■ **To do**
Return the entries below in their exact form, leaving the pictures out.

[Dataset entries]
——————

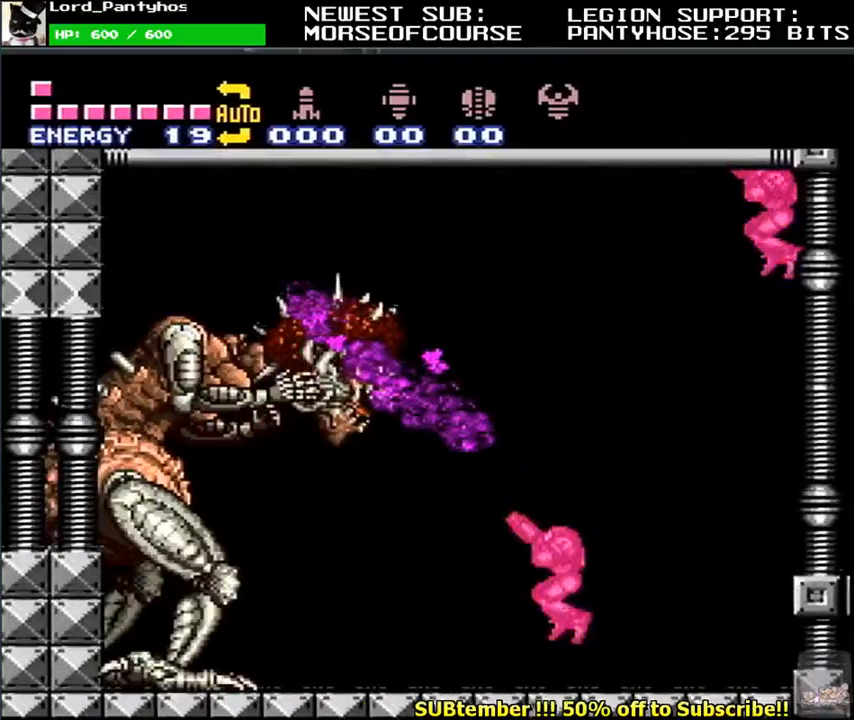
{"buttons": ["Y", "R1"], "events": []}
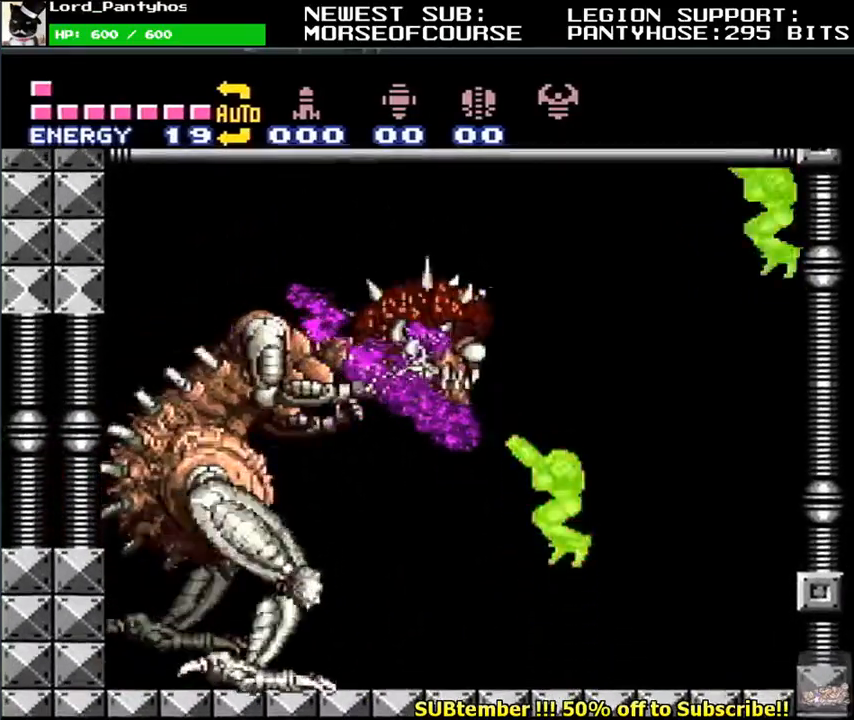
{"buttons": ["Y", "R1"], "events": []}
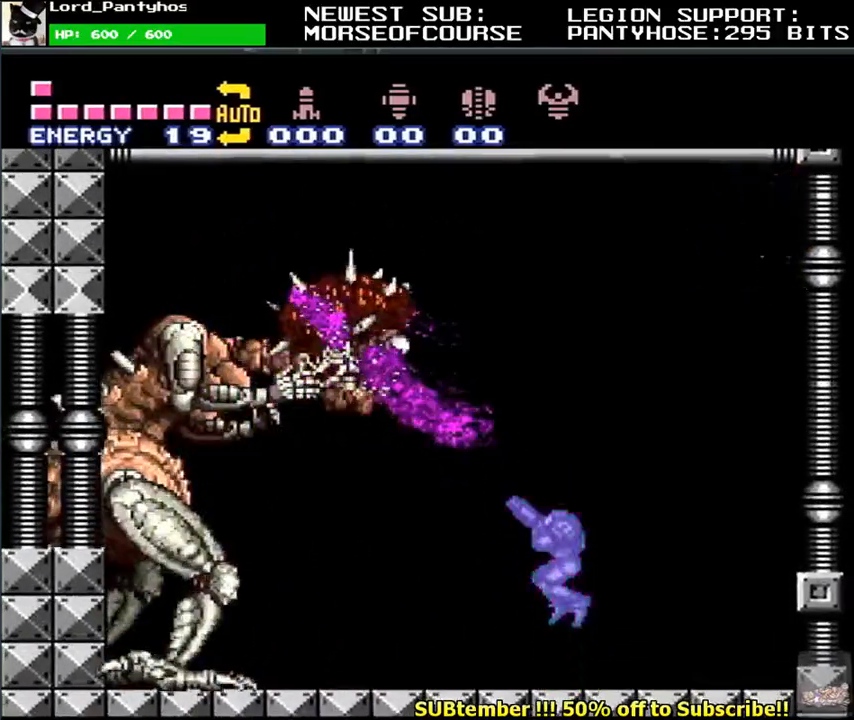
{"buttons": ["Y", "R1"], "events": []}
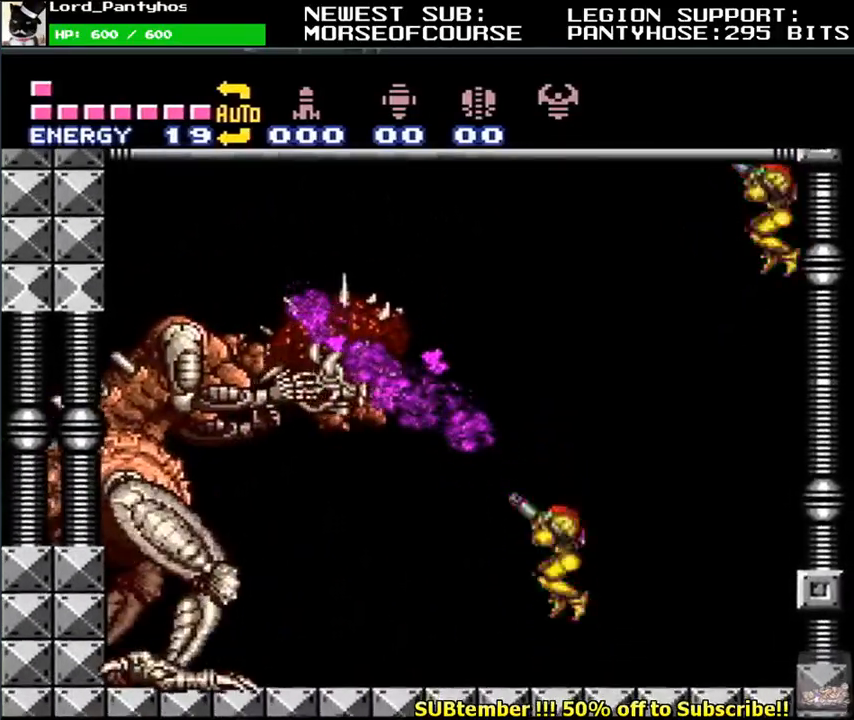
{"buttons": ["Y", "R1"], "events": []}
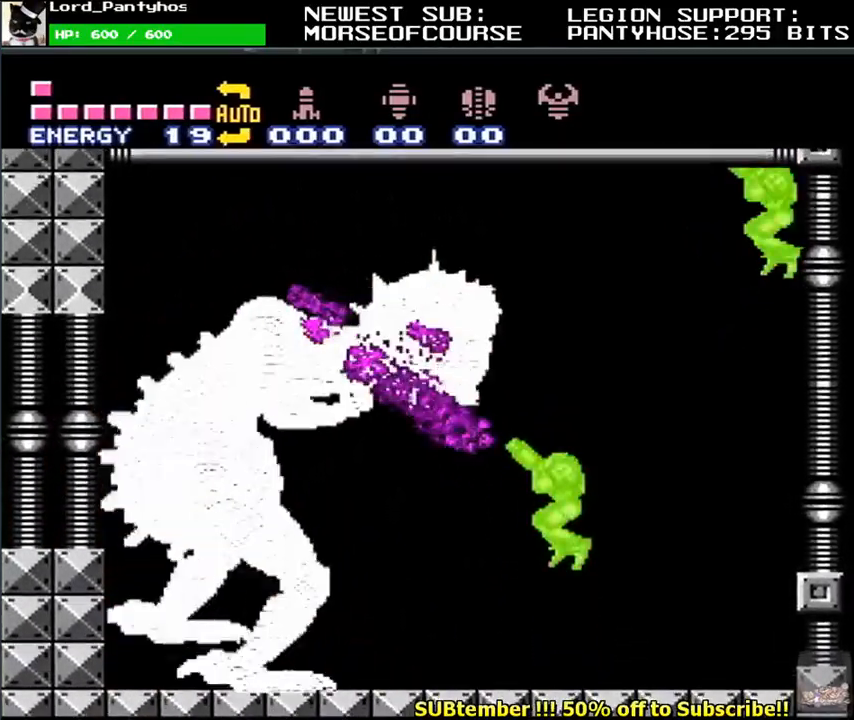
{"buttons": ["Y", "R1"], "events": []}
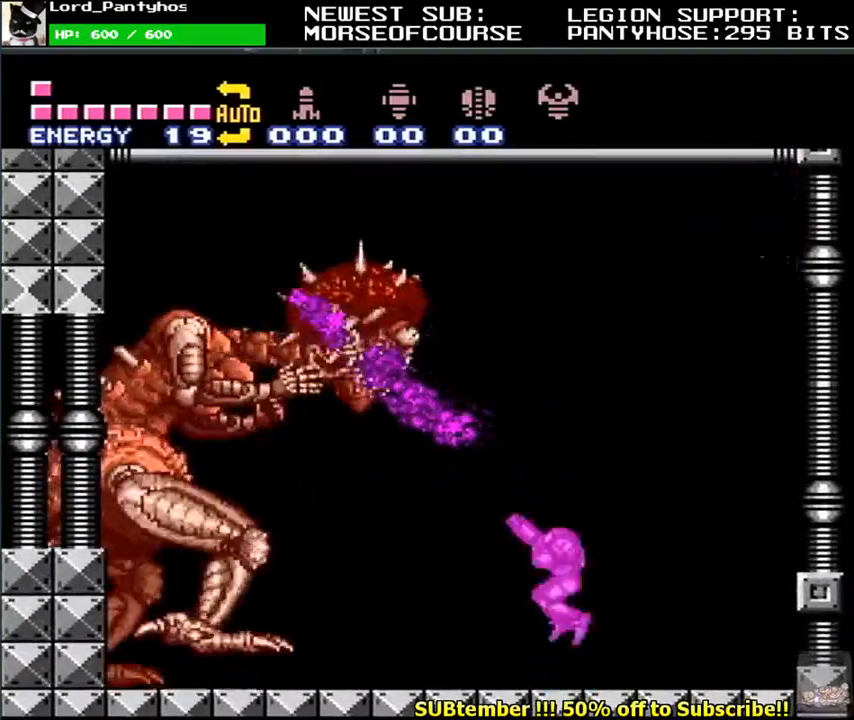
{"buttons": ["Y", "R1"], "events": []}
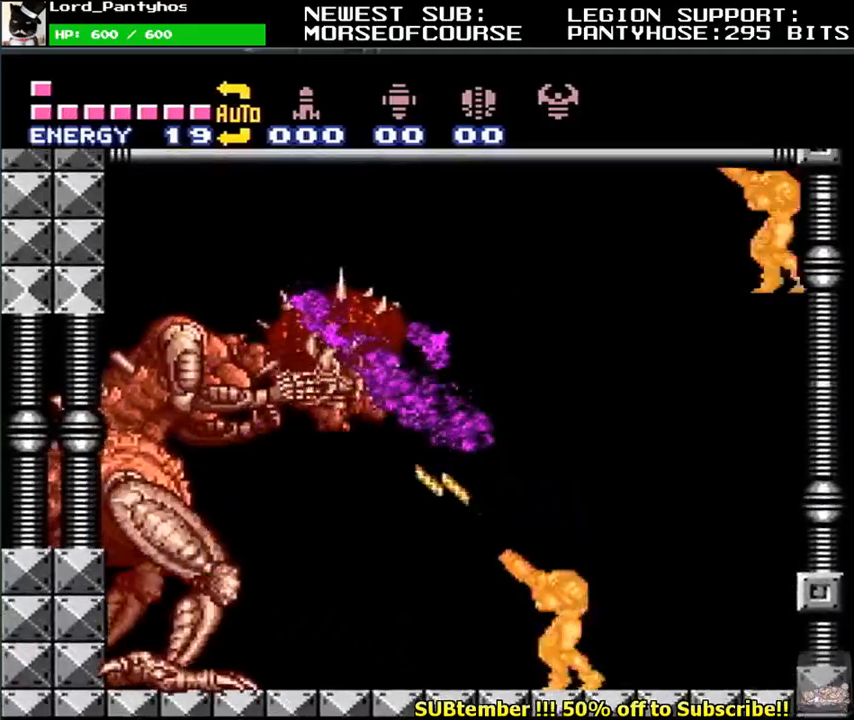
{"buttons": ["Y", "R1"], "events": []}
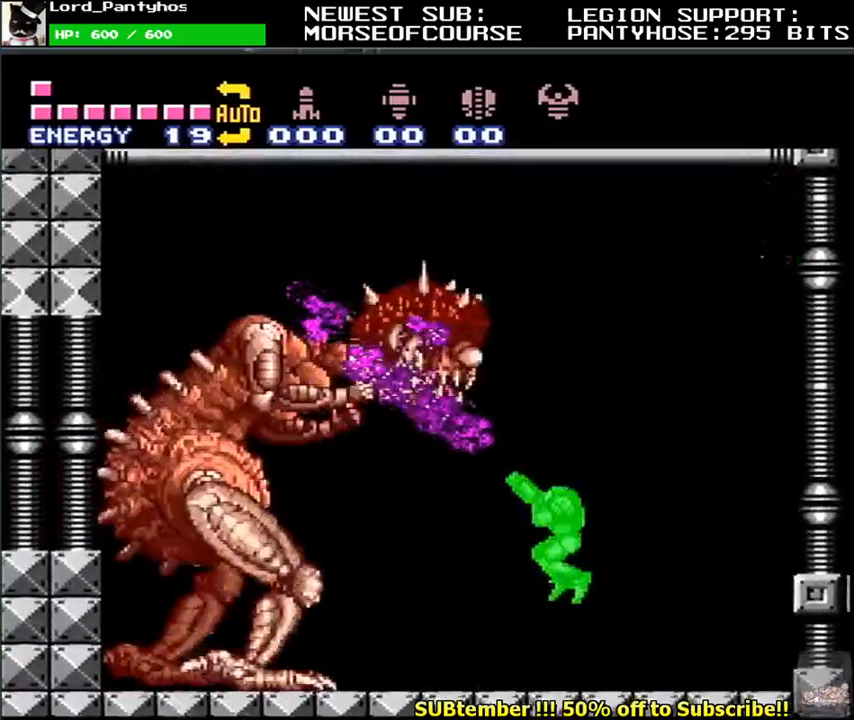
{"buttons": ["Y", "R1"], "events": []}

——————

■ **Written response**
{"buttons": ["Y", "R1"], "events": []}
{"buttons": ["Y", "R1"], "events": []}
{"buttons": ["Y", "R1"], "events": []}
{"buttons": ["Y", "R1"], "events": []}
{"buttons": ["Y", "R1"], "events": []}
{"buttons": ["Y", "R1"], "events": []}
{"buttons": ["Y", "R1"], "events": []}
{"buttons": ["Y", "R1"], "events": []}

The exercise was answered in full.